Deus manifestou por meio da criação algo próprio dele. No dizer de K. Barth (apud KIDNER, 2006, p. 50), “o fato de que Deus completou sua obra e a defrontou como uma totalidade completa faz parte da história da criação”. E este pensamento é correlato com a sua determinação em criá-la e, a cada etapa, Deus via que “isso era bom”, conforme Gênesis 1 (vv. 4, 10, 12, 18, 21 e 25). Deus é o criador do mundo e é distinto do universo. O mundo é bom. A finalidade da criação é a paz de Deus, figurada no repouso do sétimo dia: “Deus concluiu no sétimo dia a obra que fizera e no sétimo dia descansou, depois de toda a obra que fizera” (Gn 2,2). O homem foi criado da terra, mas animado por um sopro de vida. Destina-se ele a viver na amizade com Deus, que lhe concedeu o dom da liberdade.

É oportuno fazer referência a Reimer e Richter Reimer (2011) quando mencionam a integração do homem, a sua origem e a sua essência, totalmente vinculada à própria terra, ou seja, à natureza:

Las tradiciones bíblicas comprenden que nuestros cuerpos hacen parte de toda la creación. Nuestro cuerpo es tierra viva, vivificada, prestada temporalmente por la gracia de Dios. Es bueno saber que somos seres mortales, pasajeros. Pensar en la muerte ayuda a valorar la vida, y eso hace parte de una cultura religiosa milenaria. La vida hace parte de la muerte y viceversa. También la muerte muestra que la tierra es un cuerpo vivo, como el nuestro (REIMER; RICHTER REIMER, 2011, p. 53).

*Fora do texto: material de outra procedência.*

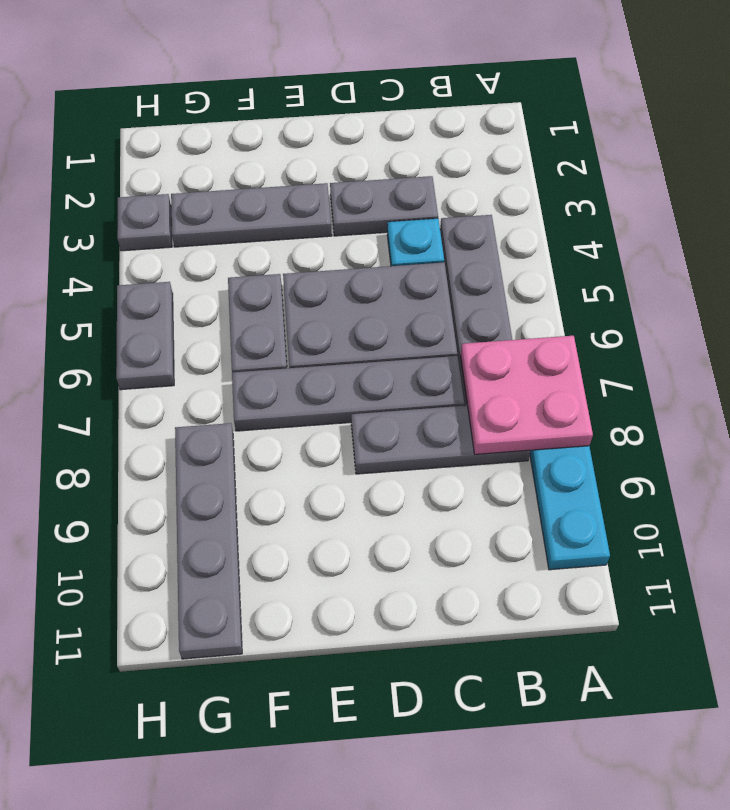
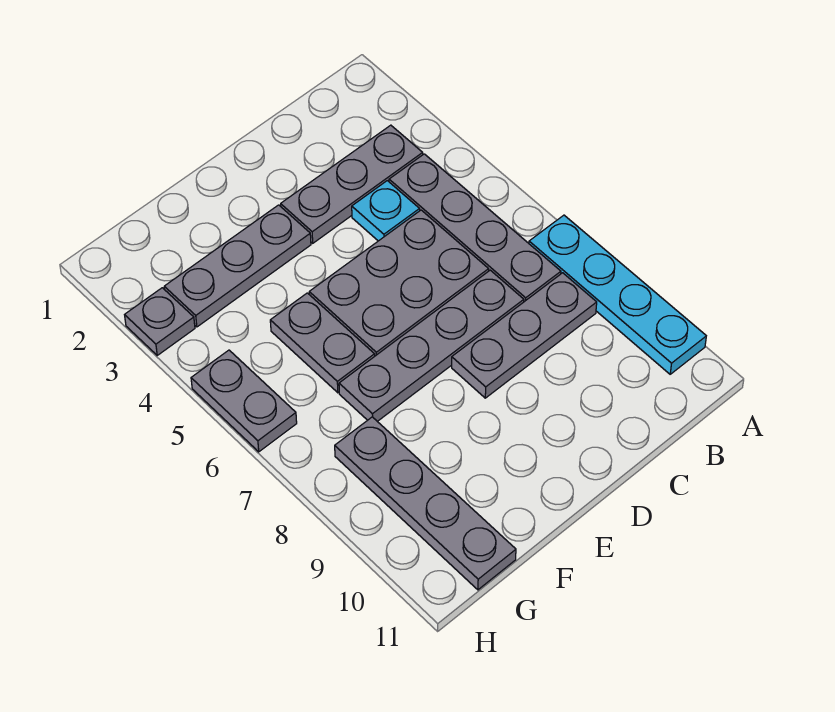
pink 2x2 plate [461,336,593,454] -> none
grey 1x2 plate [330,176,438,236] -> grey 1x3 plate [281,125,423,243]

Deus conhece o que criou, sabe da capacidade construtiva e destrutiva da humanidade. Deus conhece as profundezas do pensamento humano e todas as intenções das ações humanas. O Salmo 139 é esclarecedor de que o ser humano permanece continuamente sob a observação de Deus, conforme pequeno trecho, a seguir transcrito:

Iahweh, tu me sondas e conheces: conheces meu sentar e meu levantar, de longe penetras o meu pensamento; examinas meu andar e meu deitar, meus caminhos todos são familiares a ti.

A palavra ainda não me chegou à língua, e tu, Iahweh, já a conheces inteira [...] (Sl 139.1-4).

Percebe-se, pois, que Deus, como criador, preocupa-se em permanecer cuidando, zelando da sua obra. Deus relaciona perfeitamente o ser humano criado a

partir da própria natureza, pois foi tecido junto com a terra, junto com todos os outros seres vivos.

A esse respeito, Simkins (2004, p. 127) afirmou que Deus tem familiaridade íntima com os humanos porque Deus formou-os no seio de suas mães.

[...] A metáfora criacional da ação de Deus no útero coloca esta característica da condição humana na própria criação. O significado cosmológico da condição humana é ainda acentuado pela ligação entre o ventre materno e as profundezas da terra. Através desta analogia – que reflete a relação microcosmo/macrocosmo entre o corpo humano e a terra – o salmista quer dizer que a atividade de Deus no útero humano repete a atividade de Deus ao criar os humanos a partir do seio da terra.

Uma vez o homem criado, é possível depreender que o intuito do Criador era que o homem cuidasse da natureza, pois ele é a obra prima, ficou responsável por tudo, tornou-se o mordomo da criação de Deus. O homem dominaria, cuidaria e zelaria do que foi criado. Essa harmonia que o relato da criação no Gênesis apresenta foi quebrada e a história tomou outro rumo, conforme se abordará no próximo tópico.